Üzerimi değiştirdikten sonra aşağı indim. Mutfaktan öylesine güzel kokular geliyordu ki bir an büyükbabamı hatırladım. Gözümden akan yaşı Gavin'in yanıma gelip yanağımı silişiyle fark ettim. Artık kalbim ağladığını dahi hissetmiyordu. ''Ne oldu?'' dedi korkmuş bir ifadeyle. ''Güzel yemek yapıyorsun.''
''Kötü bir şey mi?'' dedi sanki onun suçuymuş gibi. ''Büyükbabam gibi.'' diyerek gözlerimde ki yaşların akmasına izin verdim. Bu sefer parmağıyla değil büyük elleriyle siliyordu gözlerimin altını. O kadar mı ağlıyordum? Ellerini tutarak sessiz bir şekilde, ''Acıktım.'' dedim. Hemen ellerini yüzümden indirerek mutfağa doğru ilerledi. Bana yaklaşmak istemiyordu. Zamanında onun da canı yanmıştı ve benim gibi daha fazla yanmasına göz yummak istemiyordu.
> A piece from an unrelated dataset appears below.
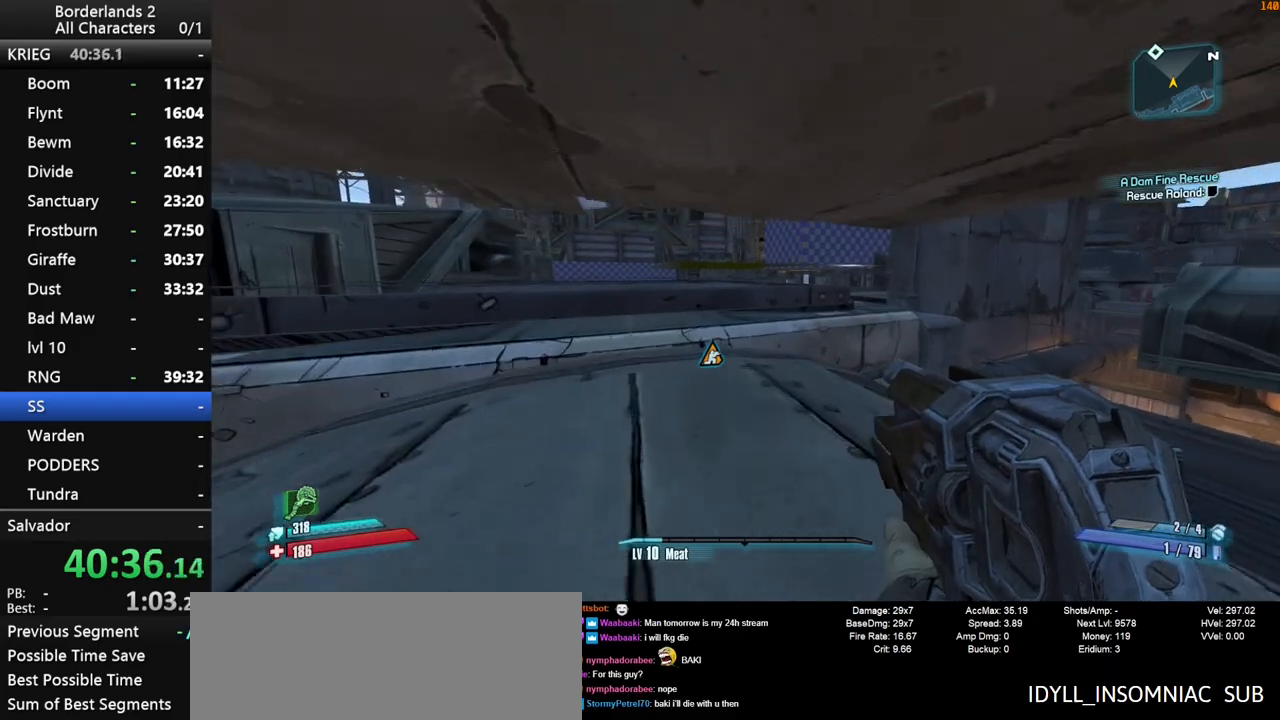
{"keys": ["shift", "w"], "mouse": [], "events": [[400, "shift", "down"]]}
Kahvaltımızı yaparken Gavin'in soğuk esprilerine mağruz kalmış olsam da çok fazla eğlenmiştik. Soğuk espriler olsa bile beni öylesine güldürüyordu ki karnıma ağrılar saplanıyordu. ''Neden hep odana gidiyorsun?'' dedim gülmelere son verdirerek. ''Rahat olmanı istiyorum.'' dedi kesip atarak. ''Seninle daha rahatım.'' dedim utanarak. ''Peki, sen neden o yeşil ve büyük gözlerini benden kaçırıyorsun?'' deyince köşeye sıkıştırılmış gibi hissettim kendimi. ''Soru sormak sadece benim işim.'' dedim ve böylelikle konuyu kapatmış oldum. 'Peki.' dercesine kafasını salladı. Bende güerek masadan kalktım. ''Nereye? Bir de bana diyorsun hemen odana gidiyorsun!'' dedi ve gözlerini devirdi. ''Terliklerimle dışarı çıkamam.'' dediğimde rahatlamış bir tavırla, ''Bekliyorum.'' dedi kafamı sallayarak odama çıktım.
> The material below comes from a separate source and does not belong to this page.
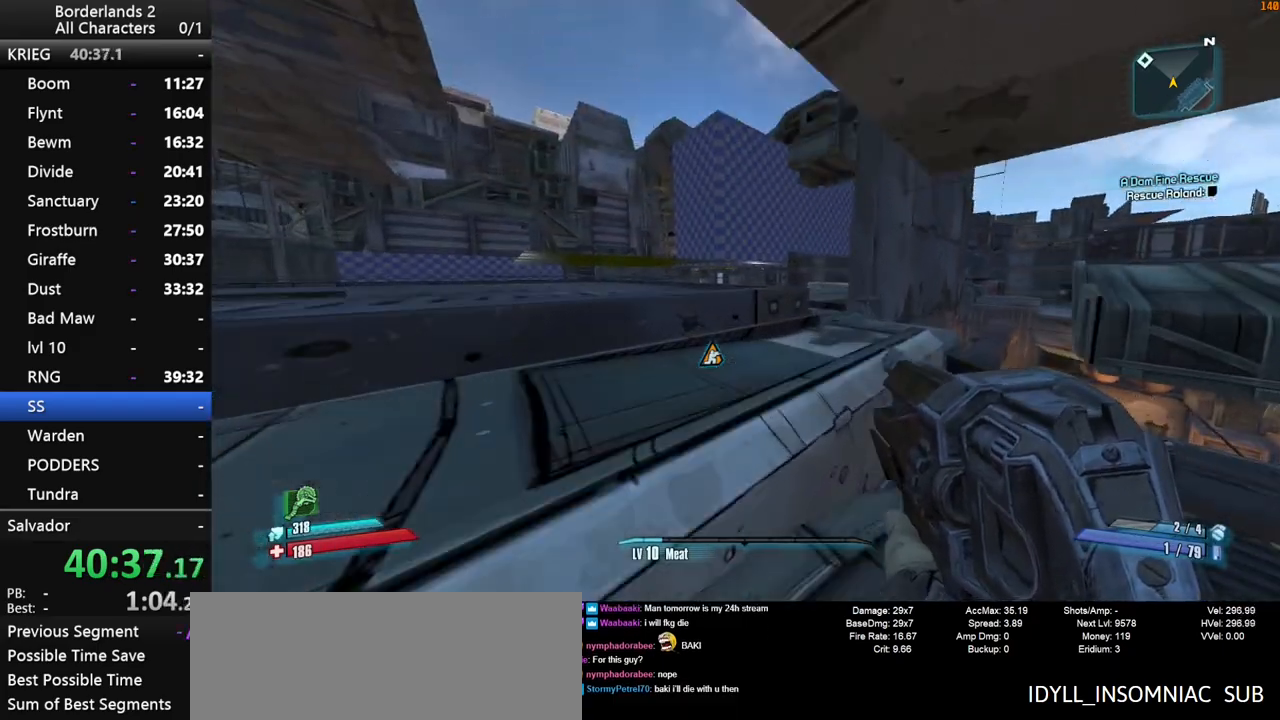
{"keys": ["shift", "w"], "mouse": [], "events": [[200, "a", "up"]]}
Hazırlanmam uzun sürse de Gavin'in yüzünden gülümsemesi her zamanki gibi eksik olmamıştı. Aslında bu duruma bazen sinirlensem de gülümsemesini seviyordum. Gülümseyince o mavi gözlerinin içleri daha çok parlıyor, yüzüne nur iniyordu. Daha fazla bu konu da takılıp kalmamak için ona, ''Ben çıkıyorum.'' dedim. ''Ne yani bensiz mi?'' diye sorunca kahkaha atamadan duramadım. Öyle bir bakıyordu ki bana atmadan olmazdı. ''Yürü o zaman!'' dedim kızgın bakmaya çalıştığım halde yumuşak bir şekilde bakarak. O da her zaman yaptığı gibi gülümsedim. Neden hep gülüyor ama hiçbir şey söylemiyordu? Neyse ki bu benim hoşuma gidiyordu yoksa dayanamaz hesap sormak zorunda kalırdım.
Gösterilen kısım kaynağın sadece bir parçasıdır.